26405
Effects of Autism on Emotional Sharing and Learning in the Anterior Cingulate

Poster Presentation
Thursday, May 10, 2018: 5:30 PM-7:00 PM
Hall Grote Zaal (de Doelen ICC Rotterdam)
J. H. G. Williams1, L. Braadbaart2 and G. Waiter2, (1)Psychiatry, University of Aberdeen, Aberdeen, United Kingdom of Great Britain and Northern Ireland, (2)University of Aberdeen, Aberdeen, United Kingdom of Great Britain and Northern Ireland
Background:

Impaired imitation in autism is well recognised but the developmental relationship between imitation and aspects of autism psychopathology, such as impaired empathy and shared emotion, is poorly understood. This is possibly because research has focussed on either manual imitation or emotional mimicry. We have created a task that blends facial stimuli expressing basic emotions, in which we systematically vary the relative quantity of each emotion being expressed. The task measures an individual’s ability to evidence accurate discrimination between emotionally expressive stimuli of varying similarity by expression through imitation. Task performance shows good correlations with empathic traits.

Objectives:

To determine the neural correlates of facial imitation ability and to determine whether these are disrupted in autism.

Methods:

27 participants with autism (aged 9-20 yrs, 2 females, IQ 93-133; diagnosis confirmed using ADI-R; current severity assessed with Social Responsiveness Scale [SRS]), matched on age, sex and IQ to 25 control participants undertook the facial imitation task. Of the participants who took part in the behavioural tasks, 17 participants with autism and 19 controls were able to complete the task during functional neuroimaging, in which they also completed a control task, viewing the same stimuli but instead enacting a previously learnt facial action in response to an instruction. In addition we utilised data from a previous study in which 20 adults undertook the same tasks during fMRI.

Results:

The ASD group should much lower levels of imitation accuracy on the behavioural task (ASD mean facial error=41.82, SD=5.97; control group error=36.07, SD=3.38; df=50; t=4.229; p< .001).

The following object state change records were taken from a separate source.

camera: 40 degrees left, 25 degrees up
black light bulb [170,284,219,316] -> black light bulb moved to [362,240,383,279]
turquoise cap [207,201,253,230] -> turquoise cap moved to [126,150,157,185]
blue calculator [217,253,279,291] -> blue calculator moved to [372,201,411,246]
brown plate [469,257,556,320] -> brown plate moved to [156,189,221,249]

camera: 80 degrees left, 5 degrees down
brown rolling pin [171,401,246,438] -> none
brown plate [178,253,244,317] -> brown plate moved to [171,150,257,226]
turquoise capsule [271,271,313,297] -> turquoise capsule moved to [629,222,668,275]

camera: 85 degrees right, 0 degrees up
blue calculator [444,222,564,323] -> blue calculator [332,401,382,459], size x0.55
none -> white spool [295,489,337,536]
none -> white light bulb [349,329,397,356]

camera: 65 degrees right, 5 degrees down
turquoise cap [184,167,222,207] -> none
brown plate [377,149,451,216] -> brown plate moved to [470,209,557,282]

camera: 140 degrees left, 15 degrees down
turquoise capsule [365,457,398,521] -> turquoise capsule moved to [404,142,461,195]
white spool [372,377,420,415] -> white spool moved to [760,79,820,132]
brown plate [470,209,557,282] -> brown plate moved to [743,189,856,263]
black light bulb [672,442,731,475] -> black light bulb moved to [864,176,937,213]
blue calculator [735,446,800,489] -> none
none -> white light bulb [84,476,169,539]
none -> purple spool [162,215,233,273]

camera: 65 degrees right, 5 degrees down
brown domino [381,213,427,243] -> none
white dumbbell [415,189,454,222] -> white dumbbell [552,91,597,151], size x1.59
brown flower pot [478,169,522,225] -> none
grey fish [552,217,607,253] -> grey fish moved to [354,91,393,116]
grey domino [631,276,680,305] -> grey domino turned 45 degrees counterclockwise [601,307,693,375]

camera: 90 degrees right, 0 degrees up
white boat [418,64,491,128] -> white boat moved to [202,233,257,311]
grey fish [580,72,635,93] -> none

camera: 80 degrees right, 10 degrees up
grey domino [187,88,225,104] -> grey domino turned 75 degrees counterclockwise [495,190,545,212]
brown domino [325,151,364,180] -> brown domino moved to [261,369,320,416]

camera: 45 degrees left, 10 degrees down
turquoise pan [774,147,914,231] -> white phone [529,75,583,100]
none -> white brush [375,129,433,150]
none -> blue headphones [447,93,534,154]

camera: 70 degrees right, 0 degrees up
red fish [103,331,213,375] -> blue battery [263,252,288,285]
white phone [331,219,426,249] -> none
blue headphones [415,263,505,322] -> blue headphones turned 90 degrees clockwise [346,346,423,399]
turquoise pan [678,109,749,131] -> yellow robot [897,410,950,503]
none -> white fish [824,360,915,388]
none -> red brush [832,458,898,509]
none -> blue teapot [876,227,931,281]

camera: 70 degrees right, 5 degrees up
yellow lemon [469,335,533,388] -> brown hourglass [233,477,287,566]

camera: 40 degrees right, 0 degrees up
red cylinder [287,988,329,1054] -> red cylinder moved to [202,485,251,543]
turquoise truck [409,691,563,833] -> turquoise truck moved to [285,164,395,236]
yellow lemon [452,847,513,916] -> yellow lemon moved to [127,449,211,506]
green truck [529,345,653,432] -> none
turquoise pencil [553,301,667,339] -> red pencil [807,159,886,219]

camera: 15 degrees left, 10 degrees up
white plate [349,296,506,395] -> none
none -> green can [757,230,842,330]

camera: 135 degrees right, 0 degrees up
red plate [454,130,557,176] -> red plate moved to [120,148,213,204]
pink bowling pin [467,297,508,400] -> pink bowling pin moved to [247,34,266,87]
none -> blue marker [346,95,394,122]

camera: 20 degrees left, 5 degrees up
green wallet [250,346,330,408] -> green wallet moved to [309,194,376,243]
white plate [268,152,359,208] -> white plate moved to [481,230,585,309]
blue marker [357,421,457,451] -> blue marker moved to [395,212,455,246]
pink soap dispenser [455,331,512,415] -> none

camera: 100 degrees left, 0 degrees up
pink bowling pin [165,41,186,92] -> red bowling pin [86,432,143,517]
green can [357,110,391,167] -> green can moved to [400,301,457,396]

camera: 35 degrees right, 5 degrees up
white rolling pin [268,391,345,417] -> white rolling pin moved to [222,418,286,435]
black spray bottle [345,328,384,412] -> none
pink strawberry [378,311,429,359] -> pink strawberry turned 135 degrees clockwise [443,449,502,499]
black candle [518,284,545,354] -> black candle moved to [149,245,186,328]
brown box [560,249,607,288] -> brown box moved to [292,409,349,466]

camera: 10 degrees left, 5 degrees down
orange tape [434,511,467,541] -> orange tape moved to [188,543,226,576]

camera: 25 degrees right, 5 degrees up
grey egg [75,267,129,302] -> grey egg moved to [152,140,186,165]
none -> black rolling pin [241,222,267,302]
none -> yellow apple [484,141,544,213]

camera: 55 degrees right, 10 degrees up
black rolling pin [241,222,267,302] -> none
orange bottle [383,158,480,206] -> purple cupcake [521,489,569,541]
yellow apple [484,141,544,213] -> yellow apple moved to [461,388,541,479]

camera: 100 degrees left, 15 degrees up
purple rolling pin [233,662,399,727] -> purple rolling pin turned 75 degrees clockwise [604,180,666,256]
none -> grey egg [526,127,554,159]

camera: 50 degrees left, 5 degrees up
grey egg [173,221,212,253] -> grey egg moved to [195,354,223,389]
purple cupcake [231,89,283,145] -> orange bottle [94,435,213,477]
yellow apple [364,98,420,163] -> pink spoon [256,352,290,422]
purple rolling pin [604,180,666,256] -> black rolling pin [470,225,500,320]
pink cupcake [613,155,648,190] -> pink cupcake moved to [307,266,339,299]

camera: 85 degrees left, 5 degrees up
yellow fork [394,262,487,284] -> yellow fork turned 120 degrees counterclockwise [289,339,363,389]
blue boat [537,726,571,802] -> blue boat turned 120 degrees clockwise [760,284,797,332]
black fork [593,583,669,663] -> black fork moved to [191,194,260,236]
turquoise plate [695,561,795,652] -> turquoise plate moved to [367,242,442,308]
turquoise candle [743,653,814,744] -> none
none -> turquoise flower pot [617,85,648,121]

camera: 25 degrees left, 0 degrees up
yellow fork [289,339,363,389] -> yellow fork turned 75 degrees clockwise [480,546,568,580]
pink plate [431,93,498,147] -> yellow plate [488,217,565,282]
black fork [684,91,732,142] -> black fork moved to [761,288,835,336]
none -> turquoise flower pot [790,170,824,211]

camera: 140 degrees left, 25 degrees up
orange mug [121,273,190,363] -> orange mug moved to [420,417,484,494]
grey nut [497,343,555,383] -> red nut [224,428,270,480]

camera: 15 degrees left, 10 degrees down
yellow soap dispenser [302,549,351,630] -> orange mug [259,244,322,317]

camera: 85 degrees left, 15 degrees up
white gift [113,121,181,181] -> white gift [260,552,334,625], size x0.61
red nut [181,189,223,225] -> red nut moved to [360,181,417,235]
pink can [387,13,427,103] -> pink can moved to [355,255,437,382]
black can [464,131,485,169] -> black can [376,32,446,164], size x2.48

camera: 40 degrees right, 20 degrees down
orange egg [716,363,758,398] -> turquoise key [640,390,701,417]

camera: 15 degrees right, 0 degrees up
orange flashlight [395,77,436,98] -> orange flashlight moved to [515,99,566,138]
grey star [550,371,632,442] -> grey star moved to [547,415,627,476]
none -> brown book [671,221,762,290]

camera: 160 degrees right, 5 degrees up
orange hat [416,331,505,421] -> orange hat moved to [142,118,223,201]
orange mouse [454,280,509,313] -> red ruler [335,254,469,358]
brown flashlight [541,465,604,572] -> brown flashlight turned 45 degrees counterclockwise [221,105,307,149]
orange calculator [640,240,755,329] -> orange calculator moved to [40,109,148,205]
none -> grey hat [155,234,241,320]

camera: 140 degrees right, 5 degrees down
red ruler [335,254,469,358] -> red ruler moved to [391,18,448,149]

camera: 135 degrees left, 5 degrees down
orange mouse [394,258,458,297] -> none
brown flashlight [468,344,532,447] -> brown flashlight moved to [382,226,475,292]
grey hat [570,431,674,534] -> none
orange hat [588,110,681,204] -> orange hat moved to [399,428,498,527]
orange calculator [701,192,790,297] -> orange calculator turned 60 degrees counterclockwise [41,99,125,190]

Imitation accuracy across the whole group correlated with self-reported and parent-reported empathy quotient, as well as SRS score. In the fMRI study, using the whole group and conservative statistical thresholds (p<0.05 FWE corrected for cluster), facial imitation ability only correlated with activity in the genu of the anterior cingulate (ACCg) where activity was greater in the control task compared to imitation. Using this cluster as a region of interest we found significantly decreased activity in this area among the group with autism

Conclusions:

The ACCg serves to represent the value of actions to others and also signals differences between predicted and experienced action outcomes. We found that higher activity in this region when perception-action differences were greater predicted imitation accuracy and empathic traits. Low activity was associated with autism. We suggest that the ACCg plays a key role in the intentional control and learning of appropriate emotional responses to others’ emotionally communicative actions. This is required for development of empathy, shared emotion and the cultural transmission of behaviour according to its emotional value. A number of studies have shown abnormal anatomy and neurochemistry in this region, suggesting that the reduced prediction error signal in ACCg (and easily measured facial imitation ability) may provide a practical target for therapeutic intervention.